### YOUR GOAL
From the records below, please return each line that holds the word "user".

━━━━━ EXERCISE DATA ━━━━━

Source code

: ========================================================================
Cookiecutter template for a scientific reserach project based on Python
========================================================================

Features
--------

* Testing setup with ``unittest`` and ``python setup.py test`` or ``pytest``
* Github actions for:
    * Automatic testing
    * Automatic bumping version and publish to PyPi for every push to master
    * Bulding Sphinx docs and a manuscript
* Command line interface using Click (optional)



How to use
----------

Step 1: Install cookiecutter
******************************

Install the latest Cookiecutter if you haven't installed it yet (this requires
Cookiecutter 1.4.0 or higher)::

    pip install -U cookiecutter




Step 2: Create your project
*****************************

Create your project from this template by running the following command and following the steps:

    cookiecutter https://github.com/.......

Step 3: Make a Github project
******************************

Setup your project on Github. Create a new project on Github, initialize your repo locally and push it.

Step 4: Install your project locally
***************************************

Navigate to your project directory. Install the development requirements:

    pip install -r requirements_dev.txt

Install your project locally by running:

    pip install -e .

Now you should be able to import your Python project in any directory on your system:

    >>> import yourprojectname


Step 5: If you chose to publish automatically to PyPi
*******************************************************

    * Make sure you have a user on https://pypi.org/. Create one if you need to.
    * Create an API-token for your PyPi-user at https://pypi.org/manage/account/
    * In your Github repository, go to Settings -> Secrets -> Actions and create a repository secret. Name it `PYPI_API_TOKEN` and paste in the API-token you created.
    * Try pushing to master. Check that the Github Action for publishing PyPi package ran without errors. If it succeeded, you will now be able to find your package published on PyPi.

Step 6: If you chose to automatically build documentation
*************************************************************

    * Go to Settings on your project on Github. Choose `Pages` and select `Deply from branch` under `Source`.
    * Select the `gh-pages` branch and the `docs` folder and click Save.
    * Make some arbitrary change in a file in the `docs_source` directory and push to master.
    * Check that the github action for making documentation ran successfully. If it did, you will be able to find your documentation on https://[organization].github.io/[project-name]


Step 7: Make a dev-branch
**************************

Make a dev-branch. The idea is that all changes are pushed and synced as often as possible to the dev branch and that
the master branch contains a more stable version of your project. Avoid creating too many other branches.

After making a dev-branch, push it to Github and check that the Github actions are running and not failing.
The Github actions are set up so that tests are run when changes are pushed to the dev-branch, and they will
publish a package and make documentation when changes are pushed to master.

━━━━━

### ANSWER FOR THE TASK
    * Make sure you have a user on https://pypi.org/. Create one if you need to.
    * Create an API-token for your PyPi-user at https://pypi.org/manage/account/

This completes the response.